Anak perempuan juga bukan hukuman bagi dosa atau kesalahan yang mungkin dilakukan orang-tuanya, entah itu ayah atau ibunya. Dalam agama saya, seseorang hanya menanggung dosa atau kesalahan yang dia perbuat. Artinya, tidak ada istilah dosa yang diturunkan kepada anak atau cucunya. Setiap bayi terlahir suci dan dia adalah amanah sekaligus anugerah bagi kedua orang tuanya, laki-laki maupun perempuan.

Tapi, mungkin saja saya salah. Mungkin saya terlalu merisaukan hal yang sepele. Karena, boleh jadi kalau kedua anak saya berjenis kelamin laki-laki, orang-orang malah akan mengatakan, "tinggal anak ceweknya nih." Jadi, mungkin sebagian orang berpandangan, keluarga itu lebih komplit kalau ada anak laki-laki dan perempuan.
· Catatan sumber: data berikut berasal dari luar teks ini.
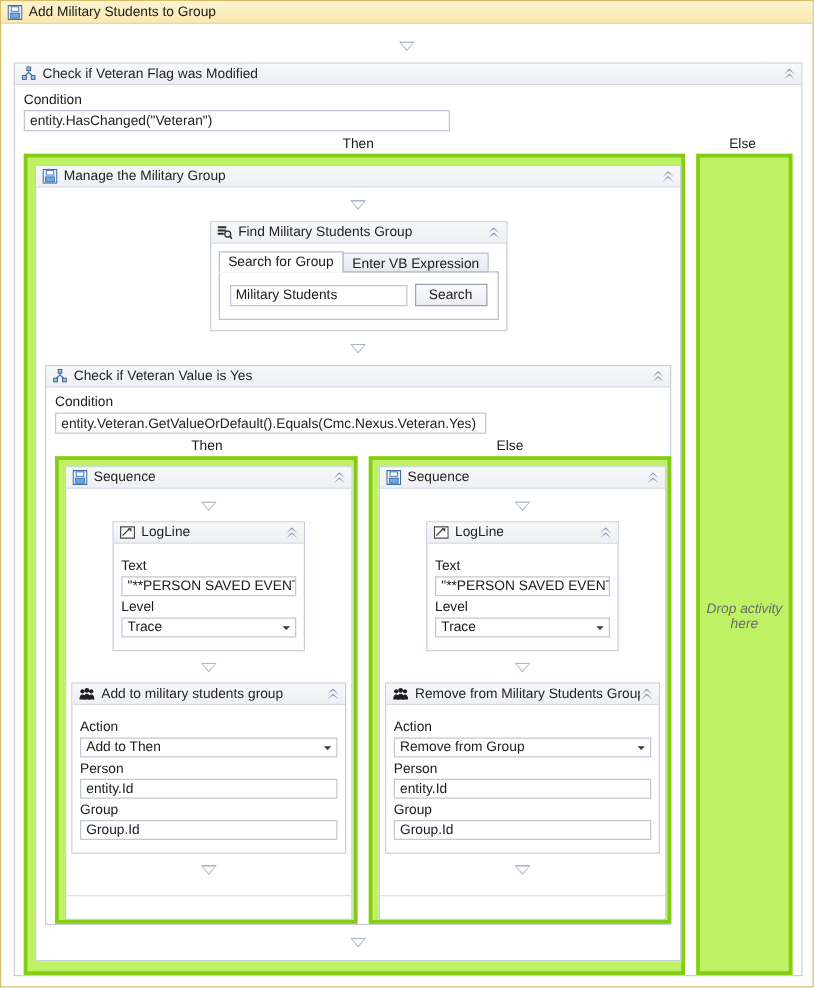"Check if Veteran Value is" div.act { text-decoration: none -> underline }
Di atas itu semua, yang menurut saya lebih penting adalah, kita tidak perlu terlalu merisaukan omongan yang kurang bermanfaat. Jangan sampai omongan yang bermutu rendah dari satu-dua orang membuat kita melupakan nikmat melimpah ruah yang Allah berikan kepada kita dan keluarga. Wallahu 'alam.

11 comments:

dasiLia said...

:) Bener Mas Amrie, "Jangan sampai omongan yang bermutu rendah dari satu-dua orang membuat kita melupakan nikmat dahsyat yang Allah limpahkan kepada kita dan keluarga"...
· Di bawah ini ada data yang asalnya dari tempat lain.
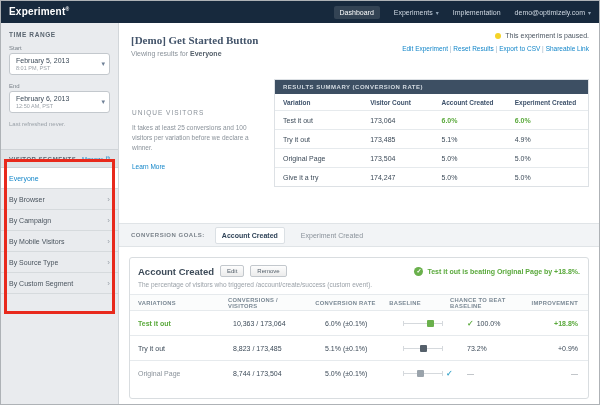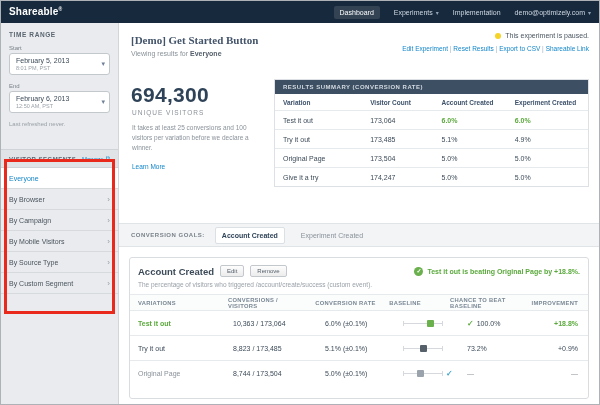"Shareable" span { text: Shareable -> Experiment }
Kalo papa-mama Ukie dulu, memang karena mereka pingin anak laki-laki, karena papa Ukie itu suka main bola, jadi dia berharap setidaknya ada yang meneruskan cita-cita dia itu, jadi pemain sepak bola :). Terus karena 'penasaran', jadi keterusan deh, tapi alhamdulillah akhirnya Allah mengabulkan doa papa-mama Ukie dengan diberikan seorang adik laki-laki buat Ukie dan adik2 perempuan Ukie :). Adik perempuan dan adik laki-laki sama saja buat Ukie, gak akan merubah sayang Ukie ke mereka... Dan Ukie juga mensyukuri Allah memberikan mereka-mereka untuk Ukie...

Maaf jadi curhat....

Amrie Hakim said...

@ uq1e:
mudah2an saya bener, dasilia jan :) kalaupun saya tidak bener, mohon kiranya dimaafkan ketidakbeneran saya.

noerce said...

itu Kuncinya mas, ILMU.

seandainya orang tua pada tahu betapa mulianya punya anak perempuan, niscaya mereka akan memintanya. Kelak, ketika anak perempuan mereka menikah dan akhlaknya yg bisa memuliakan suaminya, Syurgalah balasan atas kepatuhan anak tsb pada suaminya, dan ini tdk lain krn didikan ortunya...Wallahu'alam ^_^

noerce said...

ada pesan moral yg tertinggal,"Syurga utk ortu sang anak perempuan yg telah begitu berbakti pada suaminya"...mohon koreksi jk ada yg salah ^_^

Sbnrnya juga mas, pemikiran yg umum di masyarakat itu, krn dengan anak laki2 maka kelak tangggung jawab pengganti klo ortunya udah "ndak" ada makan anak laki2 akan menjadi "pengayom" keluarganya. Meski alasan ini tidak bisa dibenarkan baik scr logika umum maupun Agam skalipun, karena yg membedakan di sisiNya adalah Ketakwaan, bukan krn "Gender"..^_^

Amrie Hakim said...

@ noerce:
terima kasih untuk tambahan dari nur yang sangat bermanfaat.

Fr!Sa said...

anak perempuan atau anak laki-laki menurut frisa adalah sama2 anugerah terindah dari ALLAH buat pasangan yang sudah menikah. untuk dijaga, dicintai, dibesarkan, dididik, dll. omongan miring tentang seputar mendapat anak laki2 atau anak perempuan, menurut frisa juga hanya sebatas omongan manusia yang sifatnya dekat dengan bergunjing.

maaph kalo g nyambung ;)
salam

Amrie Hakim said...

@ fr!sa:
...mmmm (gaya ukie kalo lagi mikir) barangkali hanya sebuah koinsidens an sich (meniru bahasanya nur) kalo komentar2 (positif) tentang tulisan yang satu ini datang dari perempuan2 hehehe. salah satunya adalah die-hard fans-nya raditya mulya...

Anonymous said...

tergantung sudut pandangnya juga mas

Amrie Hakim said...

@ anggara:
tentu saja, mas. tentu saja.. :)

Anonymous said...

Mnrt Diana di kasih keturunan aja udah alhamdulillah, tp memang lebih alhamdulillah lagi kl dikasih anak pertama berjenis kelamin laki2.

Amrie Hakim said...

@ lentik77:
yah sah-sah saja kalo kita sbg ortu mau anak laki2 atau perempuan. asal, kalo pengen anak laki2 tp yg nongol perempuan jgn disesali. bgmn pun, saya bukan termasuk mereka yg mementingkan jenis kelamin anak. yg terus jadi perhatian saya sbg ortu adalah bagaimana memberikan pendidikan terbaik utk anak2. wallahu 'alam.